Supporting islands of coherency for highly-parallel embedded architectures using compile-time virtualisation

Abstract

As their complexity grows, the architectures of embedded systems are becoming increasingly parallel. However, the frameworks used to assist development on highly-parallel general-purpose systems (such as CORBA or MPI) are too heavyweight for use on the non-standard architectures of embedded systems. They introduce significant overheads due to the lack of architectural and structural information contained within most programming languages. Specifically, thread migration across irregular architectures can lead to very poor memory access times, and unconstrained cache coherency cannot scale to cope with large systems.

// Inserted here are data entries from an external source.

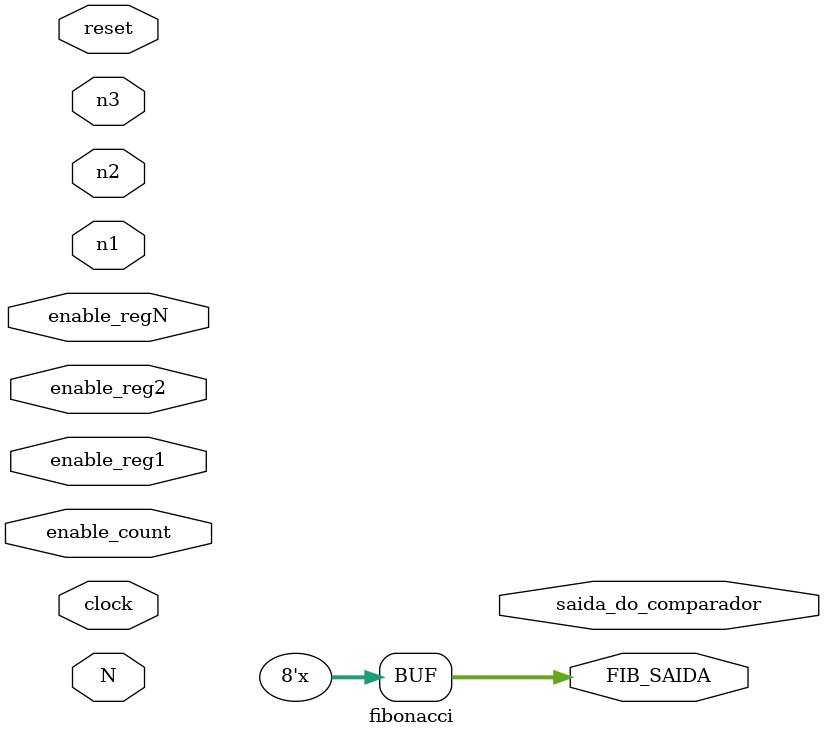
<source format=v>


module fibonacci(
    input wire clock,
    input wire reset,
    input wire n1,
    input wire n2,
    input wire [7:0] N, 
    input wire n3,
    input wire enable_reg1,
    input wire enable_reg2,
    input wire enable_regN,
    input wire enable_count,
    output reg [7:0] saida_do_comparador,
    output reg [7:0] FIB_SAIDA
);
    
reg [7:0] reg1;
reg [7:0] reg2 ;
reg [7:0] regf ;
reg [7:0] count;

reg [7:0] somador1;
reg [7:0] somador2;

reg mux1;
reg mux2;
reg mux3;

reg comparador;

always @(*)
begin
    if (reset)
        mux1 = n1;
    else
        mux1 = reg2;
end

always @(*)
begin
    if (reset)
        mux2 = n2;
    else
        mux2 = somador1;
end

always @(*)
begin
    if (reset)
        mux3 = n3;
    else
        mux3 = somador2;
end

always @(*)
begin
    if (regf > count)
        comparador = 1'b1;
    else
        comparador = 1'b0;
end

always @(*)
begin
    somador1 = reg2 + reg1;
    somador2 = 1 + count;
end

always @(*) 
begin
    if (enable_reg1 && enable_reg2 && enable_regN && enable_count)
    begin
        reg1 <= mux1;
        reg2 <= mux2;
        regf <= N;
        count <= mux3;
        FIB_SAIDA <= reg1;
    end
end

endmodule


</source>
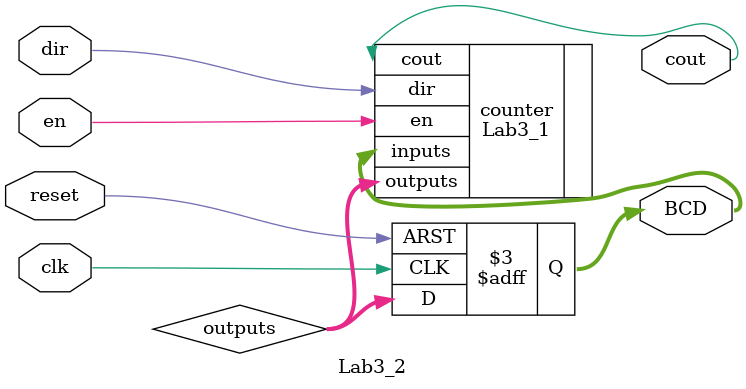
<source format=v>
`timescale 1ns / 1ps
module Lab3_2(cout, BCD, dir, en, reset, clk );
input en, dir, reset, clk;
output reg[3:0] BCD;
output cout;
wire[3:0] outputs;


Lab3_1 counter(.cout(cout), .outputs(outputs),.inputs(BCD),.en(en),.dir(dir));

always@ (posedge clk or negedge reset)
begin
	if(reset==0) BCD=0;
	else BCD=outputs;
end

endmodule


</source>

This paper introduces an approach to solving these problems in a scalable way with minimal run-time overhead by using the concept of 'Islands of Coherency'. Cooperating threads are grouped into clusters along with the data that they use. These clusters can then be efficiently mapped to the target architecture, utilising migration only in the areas where the programmer explicitly declares it. This is supported through the use of an existing technique called Compile-Time Virtualisation (CTV). CTV does not support run-time dynamism, so it is extended to allow the implementation of Islands of Coherency. The presented system is evaluated experimentally through implementation on an FPGA platform. Simulation-based results are also presented that show the potential that this approach has for increasing the performance of future embedded systems.